### [DOCUMENT TEXT]
Class RSSConnector.Filter

  • Enclosing class:
    RSSConnector

    protected static class RSSConnector.Filter
    extends java.lang.Object
    Class that handles parsing and interpretation of the document specification. Note that I believe it to be faster to do this once, gathering all the data, than to scan the document specification multiple times. Therefore, this class contains the *entire* interpreted set of data from a document specification.
    • Field Detail

      • seeds

        protected final java.util.Set<java.lang.String> seeds
      • defaultRescanInterval

        protected java.lang.Integer defaultRescanInterval
      • minimumRescanInterval

        protected java.lang.Integer minimumRescanInterval
      • badFeedRescanInterval

        protected java.lang.Integer badFeedRescanInterval
      • dechromedContentMode

        protected int dechromedContentMode
      • chromedContentMode

        protected int chromedContentMode
      • feedTimeoutValue

        protected int feedTimeoutValue
      • acls

        protected final java.util.Set<java.lang.String> acls
      • excludePatterns

        protected final java.util.List<java.util.regex.Pattern> excludePatterns
        The arraylist of exclude patterns
    • Constructor Detail

      • Filter

        public Filter​(org.apache.manifoldcf.core.interfaces.Specification spec,
                      boolean warnOnBadSeed)

### [PROBLEMS TO WORK ON]
• A. In the RSSConnector.Filter class documentation, list every field whose declared type is java.lang.Integer.
• B. According to the RSSConnector.Filter class documentation, what two parameters does the Filter constructor take?

### [EXTRACTED ENTRIES]
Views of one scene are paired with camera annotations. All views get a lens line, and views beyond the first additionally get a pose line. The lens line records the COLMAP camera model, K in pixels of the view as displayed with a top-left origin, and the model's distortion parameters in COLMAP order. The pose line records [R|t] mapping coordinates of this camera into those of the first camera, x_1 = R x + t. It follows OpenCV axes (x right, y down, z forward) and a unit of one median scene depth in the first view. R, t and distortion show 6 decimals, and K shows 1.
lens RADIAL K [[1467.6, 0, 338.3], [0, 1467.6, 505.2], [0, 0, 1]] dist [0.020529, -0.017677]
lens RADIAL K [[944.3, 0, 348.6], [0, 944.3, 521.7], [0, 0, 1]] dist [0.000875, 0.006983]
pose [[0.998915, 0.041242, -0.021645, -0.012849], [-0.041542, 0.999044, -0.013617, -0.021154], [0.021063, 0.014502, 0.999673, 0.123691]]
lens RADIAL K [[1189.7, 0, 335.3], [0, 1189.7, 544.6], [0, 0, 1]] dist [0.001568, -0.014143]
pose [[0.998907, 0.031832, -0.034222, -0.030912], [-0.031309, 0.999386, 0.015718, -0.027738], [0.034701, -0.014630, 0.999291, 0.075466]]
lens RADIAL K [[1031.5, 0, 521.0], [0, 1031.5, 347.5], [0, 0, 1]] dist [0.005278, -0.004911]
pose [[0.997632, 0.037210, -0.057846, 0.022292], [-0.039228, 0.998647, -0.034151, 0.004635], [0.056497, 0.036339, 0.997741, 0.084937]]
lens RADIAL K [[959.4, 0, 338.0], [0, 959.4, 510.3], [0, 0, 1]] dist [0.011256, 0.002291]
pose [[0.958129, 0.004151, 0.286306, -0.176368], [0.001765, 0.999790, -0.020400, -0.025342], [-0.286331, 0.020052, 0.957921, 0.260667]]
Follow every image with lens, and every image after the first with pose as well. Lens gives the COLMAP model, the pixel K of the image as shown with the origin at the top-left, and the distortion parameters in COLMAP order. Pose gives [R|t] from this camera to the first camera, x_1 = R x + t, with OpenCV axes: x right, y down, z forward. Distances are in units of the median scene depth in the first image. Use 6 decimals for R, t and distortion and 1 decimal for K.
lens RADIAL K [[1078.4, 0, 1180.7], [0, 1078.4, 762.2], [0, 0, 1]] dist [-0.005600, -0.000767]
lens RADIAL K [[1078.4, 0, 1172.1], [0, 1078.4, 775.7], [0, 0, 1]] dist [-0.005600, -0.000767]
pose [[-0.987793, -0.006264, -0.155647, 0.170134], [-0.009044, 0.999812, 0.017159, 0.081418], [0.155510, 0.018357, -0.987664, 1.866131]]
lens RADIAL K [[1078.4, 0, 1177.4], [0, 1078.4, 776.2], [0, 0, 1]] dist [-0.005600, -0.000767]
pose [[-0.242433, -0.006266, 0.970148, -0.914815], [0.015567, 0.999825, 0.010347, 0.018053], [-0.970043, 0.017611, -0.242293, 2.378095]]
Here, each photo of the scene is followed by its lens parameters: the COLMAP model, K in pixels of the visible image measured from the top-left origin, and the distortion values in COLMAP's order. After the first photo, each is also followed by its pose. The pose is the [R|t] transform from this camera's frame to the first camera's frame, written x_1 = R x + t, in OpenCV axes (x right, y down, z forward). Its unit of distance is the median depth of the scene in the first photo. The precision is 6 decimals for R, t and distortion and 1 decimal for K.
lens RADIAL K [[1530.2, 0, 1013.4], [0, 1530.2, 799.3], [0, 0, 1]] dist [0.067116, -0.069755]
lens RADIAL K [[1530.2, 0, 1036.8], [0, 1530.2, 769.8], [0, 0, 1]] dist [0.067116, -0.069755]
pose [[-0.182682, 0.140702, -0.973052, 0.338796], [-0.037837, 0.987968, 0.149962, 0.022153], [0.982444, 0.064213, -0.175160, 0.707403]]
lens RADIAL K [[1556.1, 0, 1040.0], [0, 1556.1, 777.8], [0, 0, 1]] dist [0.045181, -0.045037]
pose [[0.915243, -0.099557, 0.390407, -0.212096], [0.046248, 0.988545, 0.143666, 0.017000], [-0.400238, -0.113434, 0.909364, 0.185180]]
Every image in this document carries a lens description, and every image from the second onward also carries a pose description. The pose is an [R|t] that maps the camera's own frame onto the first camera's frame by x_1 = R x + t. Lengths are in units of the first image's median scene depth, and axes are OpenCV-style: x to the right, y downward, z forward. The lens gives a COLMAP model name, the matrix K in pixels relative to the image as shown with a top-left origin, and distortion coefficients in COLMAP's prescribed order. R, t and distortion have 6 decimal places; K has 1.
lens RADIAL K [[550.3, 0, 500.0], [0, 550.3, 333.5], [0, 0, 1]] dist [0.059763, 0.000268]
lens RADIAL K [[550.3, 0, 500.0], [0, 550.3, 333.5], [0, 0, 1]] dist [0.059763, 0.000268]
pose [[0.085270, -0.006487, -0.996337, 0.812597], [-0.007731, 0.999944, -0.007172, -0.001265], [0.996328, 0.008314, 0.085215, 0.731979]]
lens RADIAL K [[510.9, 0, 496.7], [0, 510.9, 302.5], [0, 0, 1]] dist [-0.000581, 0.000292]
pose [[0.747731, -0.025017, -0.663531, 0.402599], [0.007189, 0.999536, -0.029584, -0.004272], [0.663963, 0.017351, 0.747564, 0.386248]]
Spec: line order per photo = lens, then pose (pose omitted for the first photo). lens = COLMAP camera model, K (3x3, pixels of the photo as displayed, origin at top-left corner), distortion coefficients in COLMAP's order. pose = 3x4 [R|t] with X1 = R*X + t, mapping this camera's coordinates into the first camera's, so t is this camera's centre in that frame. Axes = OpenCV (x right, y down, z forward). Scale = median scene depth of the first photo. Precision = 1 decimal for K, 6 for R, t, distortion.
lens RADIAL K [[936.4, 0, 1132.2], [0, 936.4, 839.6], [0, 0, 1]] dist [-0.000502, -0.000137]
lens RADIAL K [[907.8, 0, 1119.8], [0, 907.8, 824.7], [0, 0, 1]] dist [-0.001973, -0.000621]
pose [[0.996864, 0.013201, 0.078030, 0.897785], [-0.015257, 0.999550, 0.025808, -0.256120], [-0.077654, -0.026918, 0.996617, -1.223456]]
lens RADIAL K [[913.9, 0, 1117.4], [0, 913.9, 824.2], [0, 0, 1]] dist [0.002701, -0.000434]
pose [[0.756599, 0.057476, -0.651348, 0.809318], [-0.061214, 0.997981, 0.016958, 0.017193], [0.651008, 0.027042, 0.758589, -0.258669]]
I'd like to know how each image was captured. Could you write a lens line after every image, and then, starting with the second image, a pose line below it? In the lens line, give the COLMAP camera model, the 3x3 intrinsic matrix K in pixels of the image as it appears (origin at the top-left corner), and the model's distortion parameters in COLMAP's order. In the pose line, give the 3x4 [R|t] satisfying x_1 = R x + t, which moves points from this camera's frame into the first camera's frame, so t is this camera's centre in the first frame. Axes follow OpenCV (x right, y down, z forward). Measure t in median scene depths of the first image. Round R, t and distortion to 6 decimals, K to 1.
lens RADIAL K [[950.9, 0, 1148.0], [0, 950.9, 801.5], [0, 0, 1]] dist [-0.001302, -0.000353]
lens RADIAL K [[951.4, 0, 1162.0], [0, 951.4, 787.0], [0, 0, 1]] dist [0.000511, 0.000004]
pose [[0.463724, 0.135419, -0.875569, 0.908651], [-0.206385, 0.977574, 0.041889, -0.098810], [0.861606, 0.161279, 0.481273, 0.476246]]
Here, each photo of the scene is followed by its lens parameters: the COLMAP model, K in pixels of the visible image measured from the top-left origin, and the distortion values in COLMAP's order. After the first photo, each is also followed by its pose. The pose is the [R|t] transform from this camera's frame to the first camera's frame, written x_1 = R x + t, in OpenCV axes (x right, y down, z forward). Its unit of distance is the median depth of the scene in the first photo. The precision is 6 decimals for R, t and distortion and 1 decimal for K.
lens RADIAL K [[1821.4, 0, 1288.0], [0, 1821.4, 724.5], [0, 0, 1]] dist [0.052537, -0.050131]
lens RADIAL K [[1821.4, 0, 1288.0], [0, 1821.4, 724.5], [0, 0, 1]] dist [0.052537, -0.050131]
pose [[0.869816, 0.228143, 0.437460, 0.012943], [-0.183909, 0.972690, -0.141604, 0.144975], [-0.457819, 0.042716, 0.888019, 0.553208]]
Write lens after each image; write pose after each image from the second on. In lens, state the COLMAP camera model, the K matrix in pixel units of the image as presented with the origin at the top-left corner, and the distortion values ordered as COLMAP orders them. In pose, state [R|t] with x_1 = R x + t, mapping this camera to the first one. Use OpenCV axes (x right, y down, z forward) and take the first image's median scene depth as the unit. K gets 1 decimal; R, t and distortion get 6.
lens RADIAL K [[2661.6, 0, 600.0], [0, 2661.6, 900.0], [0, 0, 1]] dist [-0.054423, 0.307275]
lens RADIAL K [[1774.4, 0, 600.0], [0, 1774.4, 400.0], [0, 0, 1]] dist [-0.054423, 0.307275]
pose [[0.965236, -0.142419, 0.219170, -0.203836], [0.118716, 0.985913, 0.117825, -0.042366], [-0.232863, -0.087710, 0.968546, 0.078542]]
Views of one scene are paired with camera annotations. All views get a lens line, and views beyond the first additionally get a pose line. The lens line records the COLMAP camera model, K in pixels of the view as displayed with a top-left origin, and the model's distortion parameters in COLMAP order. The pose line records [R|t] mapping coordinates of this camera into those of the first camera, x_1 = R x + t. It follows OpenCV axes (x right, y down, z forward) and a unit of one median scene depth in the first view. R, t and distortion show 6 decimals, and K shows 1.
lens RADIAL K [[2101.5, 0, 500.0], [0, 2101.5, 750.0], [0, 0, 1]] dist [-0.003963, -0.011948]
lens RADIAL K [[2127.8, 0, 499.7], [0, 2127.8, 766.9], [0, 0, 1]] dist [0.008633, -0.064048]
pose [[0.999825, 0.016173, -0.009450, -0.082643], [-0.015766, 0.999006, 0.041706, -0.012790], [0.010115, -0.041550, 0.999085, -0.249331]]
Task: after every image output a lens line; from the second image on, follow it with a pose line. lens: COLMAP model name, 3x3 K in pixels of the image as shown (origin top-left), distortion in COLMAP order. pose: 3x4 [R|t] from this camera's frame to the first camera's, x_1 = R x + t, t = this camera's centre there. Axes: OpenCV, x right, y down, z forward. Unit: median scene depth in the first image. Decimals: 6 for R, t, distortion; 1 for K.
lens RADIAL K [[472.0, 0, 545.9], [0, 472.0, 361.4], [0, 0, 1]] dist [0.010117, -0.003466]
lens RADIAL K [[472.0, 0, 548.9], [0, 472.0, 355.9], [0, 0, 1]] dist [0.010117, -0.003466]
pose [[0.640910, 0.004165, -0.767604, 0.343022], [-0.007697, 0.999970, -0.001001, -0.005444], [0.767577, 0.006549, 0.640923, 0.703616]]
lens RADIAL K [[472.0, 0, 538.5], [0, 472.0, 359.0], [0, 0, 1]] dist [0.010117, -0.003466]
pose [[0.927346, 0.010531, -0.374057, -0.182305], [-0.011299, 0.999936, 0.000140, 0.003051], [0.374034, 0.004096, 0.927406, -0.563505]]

### [EXERCISE SOLUTIONS]
• A. defaultRescanInterval, minimumRescanInterval, badFeedRescanInterval

• B. An org.apache.manifoldcf.core.interfaces.Specification named spec and a boolean named warnOnBadSeed.